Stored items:
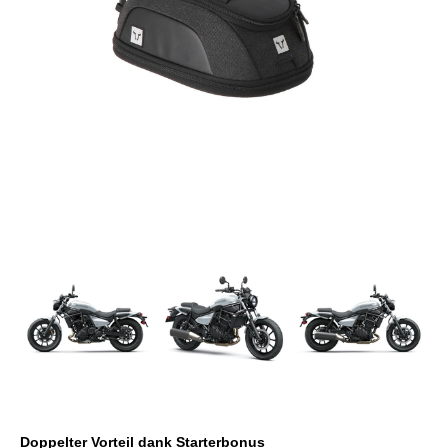
Doppelter Vorteil dank Starterbonus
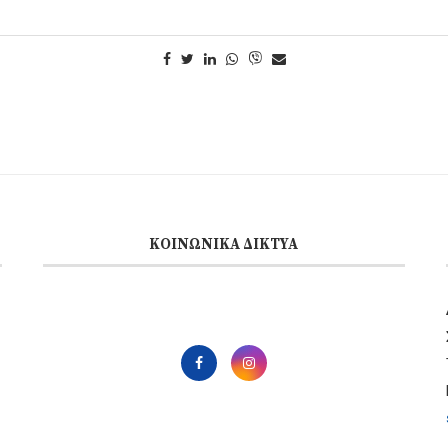
ΚΟΙΝΩΝΙΚΆ ΔΊΚΤΥΑ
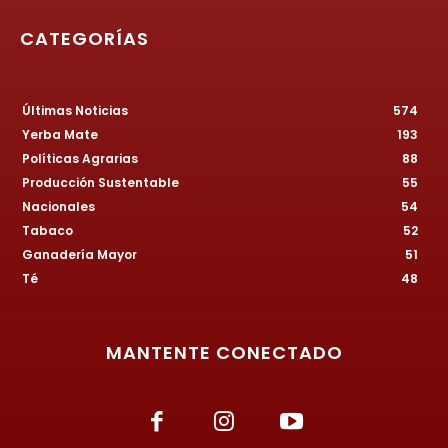
CATEGORÍAS
Últimas Noticias
574
Yerba Mate
193
Políticas Agrarias
88
Producción Sustentable
55
Nacionales
54
Tabaco
52
Ganadería Mayor
51
Té
48
MANTENTE CONECTADO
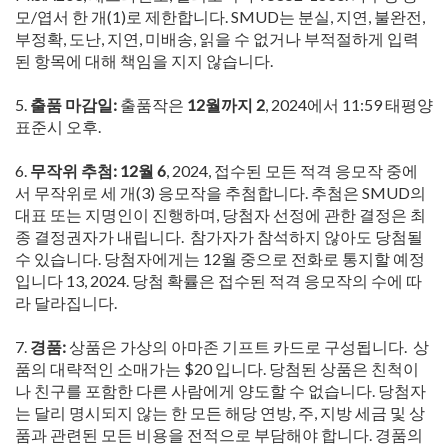
모/엽서 한 개(1)로 제한합니다. SMUD는 분실, 지연, 불완전,
부정확, 도난, 지연, 미배송, 읽을 수 없거나 부적절하게 입력
된 항목에 대해 책임을 지지 않습니다.
5.
출품 마감일:
출품작은
12월까지 2
, 2024에서 11:59 태평양
표준시 오후.
6.
무작위 추첨:
12월 6
, 2024, 접수된 모든 적격 응모작 중에
서 무작위로 세 개(3) 응모작을 추첨합니다. 추첨은 SMUD의
대표 또는 지명인이 진행하며, 당첨자 선정에 관한 결정은 최
종 결정권자가 내립니다. 참가자가 참석하지 않아도 당첨될
수 있습니다. 당첨자에게는 12월 중으로 전화로 통지할 예정
입니다 13, 2024. 당첨 확률은 접수된 적격 응모작의 수에 따
라 달라집니다.
7.
경품:
상품은 가상의 아마존 기프트 카드로 구성됩니다. 상
품의 대략적인 소매가는 $20 입니다. 당첨된 상품은 친척이
나 친구를 포함한 다른 사람에게 양도할 수 없습니다. 당첨자
는 달리 명시되지 않는 한 모든 해당 연방, 주, 지방 세금 및 상
품과 관련된 모든 비용을 전적으로 부담해야 합니다. 경품의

Task to carry out:
Set down all of the entries exactly as they stand, without any image.

Response area:
Doppelter Vorteil dank Starterbonus
ΚΟΙΝΩΝΙΚΆ ΔΊΚΤΥΑ
CATEGORÍAS
Últimas Noticias
574
Yerba Mate
193
Políticas Agrarias
88
Producción Sustentable
55
Nacionales
54
Tabaco
52
Ganadería Mayor
51
Té
48
MANTENTE CONECTADO
모/엽서 한 개(1)로 제한합니다. SMUD는 분실, 지연, 불완전,
부정확, 도난, 지연, 미배송, 읽을 수 없거나 부적절하게 입력
된 항목에 대해 책임을 지지 않습니다.
5.
출품 마감일:
출품작은
12월까지 2
, 2024에서 11:59 태평양
표준시 오후.
6.
무작위 추첨:
12월 6
, 2024, 접수된 모든 적격 응모작 중에
서 무작위로 세 개(3) 응모작을 추첨합니다. 추첨은 SMUD의
대표 또는 지명인이 진행하며, 당첨자 선정에 관한 결정은 최
종 결정권자가 내립니다. 참가자가 참석하지 않아도 당첨될
수 있습니다. 당첨자에게는 12월 중으로 전화로 통지할 예정
입니다 13, 2024. 당첨 확률은 접수된 적격 응모작의 수에 따
라 달라집니다.
7.
경품:
상품은 가상의 아마존 기프트 카드로 구성됩니다. 상
품의 대략적인 소매가는 $20 입니다. 당첨된 상품은 친척이
나 친구를 포함한 다른 사람에게 양도할 수 없습니다. 당첨자
는 달리 명시되지 않는 한 모든 해당 연방, 주, 지방 세금 및 상
품과 관련된 모든 비용을 전적으로 부담해야 합니다. 경품의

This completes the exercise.